と言っても、体の小さな彼女だけは、半透明の羽を使って浮遊しているのだった。


「その前に、遠慮しなくて良いから紅茶だけではなく、お菓子も食べて感想を聞かせてちょうだい」


 テーブルの上には、縁に花柄の模様が施された平たいお皿が並べられている。そこには、クッキーと思われる焼き菓子が幾つも載せられていた。

 トリシャは様子を見ながら頂こうとしていたのだが、冷静になって考えてみると、魔人であるアイリスやクラリーチェが食すはずが無いのである。

 今この場で食事を行うのは、トリシャと焼き菓子を用意させたエカテリーナだけなのだ。


 トリシャは手前にあるクッキーを1つ手に取ると、それを遠慮がちに口に含む。

 サクッとした食感と共にバターの風味が口の中に広がる。1つずつ何枚か口にすると、生地が口の中の水分を奪ってしまう。

 しかし、それも茶請けとしては必要な要素となるだろう。潤いを求めてか、紅茶の味がより強く感じるのだった。


「お口に合うかしら」


 エカテリーナはゆったりとした口調で話しかけてくる。

 クッキーを食べるのはトリシャ1人だが、それでも自身が手作りした物を人に食べてもらうのは嬉しいものなのだ。


「あ、はい。美味しいです」


「それは良かったわ」


 トリシャがクッキーを複数枚食べている様子を見れば、嘘を言っていない事は明白だ。

 それに気を良くしたのか、エカテリーナは終始晴れやかな表情をしていた。


「それで、金色への用件とは何でしょう」


 紅茶にも焼き菓子にも手をつけていないクラリーチェが本題を切り出すように催促をする。

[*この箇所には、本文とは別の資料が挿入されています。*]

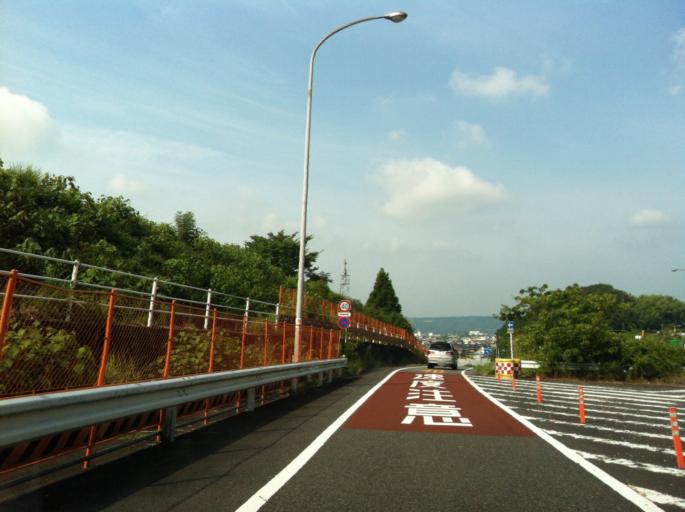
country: JP
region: Shizuoka
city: Shimada
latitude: 34.8464
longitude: 138.1695
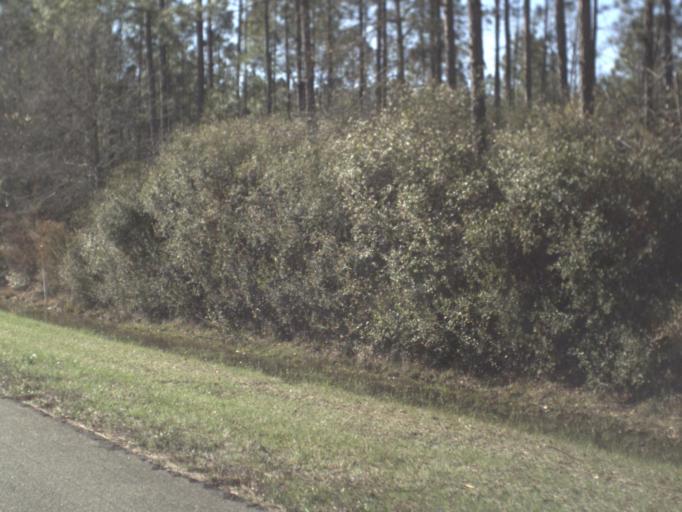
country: US
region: Florida
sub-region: Calhoun County
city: Blountstown
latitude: 30.4264
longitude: -85.1171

 アイリスやアリアと違って、彼女は食事に興味など無いみたいだ。

 魔人は本来食事をする必要が無い。彼女が目の前にある焼き菓子や紅茶に興味を示さないのも、その所為なのかもしれない。


「そうね。私が金色を探していたのは協力して欲しい事があったからなのよ」


 ティーカップを片手に、エカテリーナは本題について話を始める。

 しかし、話し始める時に少々表情が曇ったように見受けられた。

 魔女が他の魔女に協力を依頼するのだ。ただ事では無いという事だろうか?

 トリシャは心の内で本題に興味が湧いてくるのだった。


「何に対しての協力を求めるのでしょうか?」


 エカテリーナは、何か考え事をしているのか、口を紡いでしまっていた。その間を埋めるように、アイリスは質問するのである。


「私が頼みたい事はただ一つ。ある人物を一緒に殺めて欲しいだけなのよ」


 トリシャは危うくティーカップを落としかける。幸い、中身を零す事は無かったが、話の内容に驚きを隠せない。

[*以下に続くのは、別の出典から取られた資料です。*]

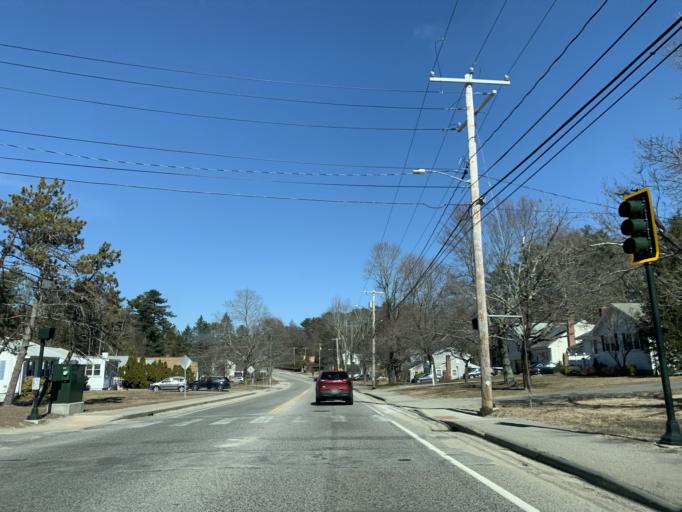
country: US
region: Massachusetts
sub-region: Norfolk County
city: Sharon
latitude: 42.1140
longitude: -71.1864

 何故なら、今まで柔らかな物腰をしていた人物の口から、殺害依頼が呟かれる事となったからだ。


「それは誰を指しているのでしょうか?」


 トリシャと違って、アイリスやクラリーチェは動揺を見せない。

 それは、淡々と会話を続けるアイリスからも、微動しないクラリーチェからも感じ取る事が出来る。

 人を殺める話をしても動揺しないのは、彼女たちが魔女と魔女の従者である事と関係あるのだろうか?

 トリシャは1人、本題から断線した考え事をするのであった。


「貴方たち2人なら、それが誰だか分かるのではなくて?」


 エカテリーナはアイリスとクラリーチェに視線を向けると、意味ありげに質問に質問で返す。


「それは……」


「漆黒の事を言っているのでしょう」


 アイリスが言うのを憚った続きを、クラリーチェが声出して言う。

 漆黒と聞いて思い浮かべる人物と言えば、トリシャの知る限り1人の人物しかいない。それは、癖のない真っ直ぐに伸びる黒髪を携え、全身をゴスロリの様な黒い衣類に身を包んだ少女の事だ。

 トリシャは彼女がクロエと名乗っていた事を思い出す。アイリスとアリアを不安に陥れ、あのルミエーラすら危険視する人物だ。

 あの時、アイリスの取り乱しようから、話題に出すのも嫌煙してしまっていた。そんな彼女の心中を気にしてか、トリシャは心配した面持ちでアイリスを見やるのだった。


「そうよ。金色には私と協力して……そうね。討伐とでも言いましょうか。漆黒の討伐を行って貰いたいの」


「ルミエが協力するとは思いませんが……」


 アイリスはトリシャの視線も気付かないのか、独り言の様に何かを呟いていた。


「貴方たちの主にも協力する動機はあるはずよ。協力する様に伝えてくれないかしら?」


 先程までとは違い、エカテリーナの笑みは不敵なものに見受けられた。

 様子が変わったのは彼女だけではない。漆黒という単語を聞いてからというもの、アイリスにも明らかな動揺が生まれていた。

 その証拠に視線は下を向き、エカテリーナの質問が耳に入っていないのか、返答をしようとはしなかった。


「私から伝えておきます。要件がそれだけなら、今日はここで帰らせてもらいますね」


 アイリスに代わり、クラリーチェが話を進める。徐に席を立つとトリシャに目配せをし、この場を去る旨を伝えてきた。

 それがアイリスを気遣っての事なのか、危険を察知したからなのかは分からない。

 しかし、この場を去った方が良いのは確かな事なのかもしれない。

 魔女が他の魔女に殺害依頼をしてきたのだ。そんな怪しげな会話を続けたくないのは、トリシャが一番に思っていただろう。


「あら、もう帰るの?」


「紅茶とお菓子美味しかったです。ありがとうございました」


 トリシャは立ち上がり一礼すると、アイリスに声をかける。我に返ったアイリスは、その声を受けて席を立つ。

 残念がるエカテリーナを背に、アイリスの持っている魔法陣の施された布を広げ、帰路につく準備を行う。

 クラリーチェが転移魔法を起動させると、周囲が柔らかな光に覆われる。その光に包まれながら、トリシャは緊張から解放されていくのだった。